Last month I mentioned that I had purchased a small tracking mount at Astrofest-
I had hoped to try it out when we had the recent asteroid DA14 flypast, but we were completely clouded out. As the Moon was high in the sky I then had to wait for a dark period, and last night looked promising. My intention was not to produce pretty images but rather test the various parts of the system, from the mount to camera and lenses. Since I had not actually done any long exposure imaging since 1997 (Hale Bopp) when we were still using slide film and had only undertaken a few quick exposures from the garden with my digital slrs I needed to understand the capabilities of the gear.
We used to go out to a spot near the village of Cromer, and i had found a spot on the map which looked good, but when I got out there at around 1930 I felt it was still a bit too close to Stevenage and drove further east to a spot near Haultwick where i found a nice farm track well away from any lights. Unfortunately due to the mild weather, it was a bit hazy with large areas of patchy cloud drifting slowly over, and I was still close enough to town to see that the sky was still a bit orange. However it would do for the tests.
Setting up was pretty quick, and the IPhone app enabled rapid and accurate polar alignment. I had taken the Zeiss 100mm lens, and based on the garden tests stopped it down to f2.8 to reduce vignetting and blue halos around bright stars. The camera was set to iso 1600 and manual exposures of 30 and 60 seconds. The noise reduction was switched off as I wanted to see what the sensor would deliver, and in order to keep things simple I made no attempt to produce dark frames or flat fields for the same reason.
The only clear area of sky was Perseus low in the west, so I set up to get the Double Cluster and the area around alpha in the same field. A 30 second exposure looked ok suggesting 60 seconds would work, but the stars were not sharp-the tripod had shifted slightly on the soft ground. After getting the polar axis set up again I tried 60 seconds which looked much better.

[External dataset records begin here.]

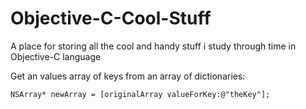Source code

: # Objective-C-Cool-Stuff
A place for storing all the cool and handy stuff i study through time in Objective-C language

Get an values array of keys from an array of dictionaries:

`
NSArray* newArray = [originalArray valueForKey:@"theKey"];
`
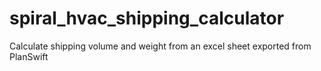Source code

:# spiral_hvac_shipping_calculator
Calculate shipping volume and weight from an excel sheet exported from PlanSwift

Cloud was building up so I then concentrated on the Orion region which was now a bit low down. All subsequent exposures were marred by cloud and contrails but I was able to get the Orion Nebula and belt regions in between the gaps, but the haze produced brighter skies and slightly bloated stars.
Subsequent processing has been kept to a minimum. Apart from trying to get levels adjusted to bring out the fainter details all I have done is get the background reasonably neutral ,and there has been no attempt to enhance the images up by sharpening or noise reduction.

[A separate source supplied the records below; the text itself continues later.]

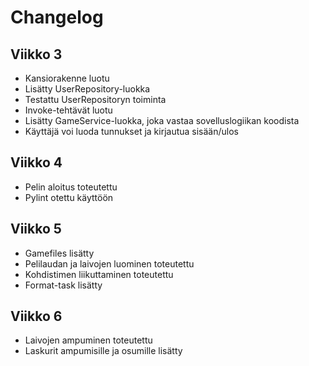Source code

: # Changelog

## Viikko 3

- Kansiorakenne luotu
- Lisätty UserRepository-luokka
- Testattu UserRepositoryn toiminta
- Invoke-tehtävät luotu
- Lisätty GameService-luokka, joka vastaa sovelluslogiikan koodista
- Käyttäjä voi luoda tunnukset ja kirjautua sisään/ulos

## Viikko 4

- Pelin aloitus toteutettu
- Pylint otettu käyttöön

## Viikko 5

- Gamefiles lisätty
- Pelilaudan ja laivojen luominen toteutettu
- Kohdistimen liikuttaminen toteutettu
- Format-task lisätty

## Viikko 6

- Laivojen ampuminen toteutettu
- Laskurit ampumisille ja osumille lisätty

All three images are crops. The double cluster is going reasonably deep but faint stars are difficult to distinguish from the noise. The belt crop is interesting as it shows faintly the emission nebula NGC 2024 next to the left hand belt star, and a faint patch to the north is the reflection nebula M78.

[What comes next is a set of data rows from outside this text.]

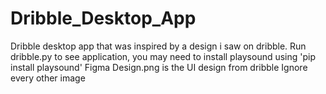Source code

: # Dribble_Desktop_App
Dribble desktop app that was inspired by a design i saw on dribble.
Run dribble.py to see application, you may need to install playsound using 'pip install playsound'
Figma Design.png is the UI design from dribble
Ignore every other image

So a couple of things have been learnt. The location I found would be pretty good on a clearer night provided the western sky towards Stevenage is avoided. Otherwise I would have to travel a considerable distance further east and north. The mount is more than capable of tracking for many minutes with the 100mm lens and would probably handle substantially larger lenses-the 300mm f2.8 will be tested. The 100mm lens certainly works well at f2.8. Due to noise and dynamic range I would not want to set the camera to more than iso 1000 in future particularly if exposures of several minutes are attempted and it would certainly be beneficial to produce multiple images and stack them, as this will enable me to go a lot deeper. Dark frames and flat fields will also help.
The drive home was a bit of a let down as I hoped to pick up one or two Barn Owls.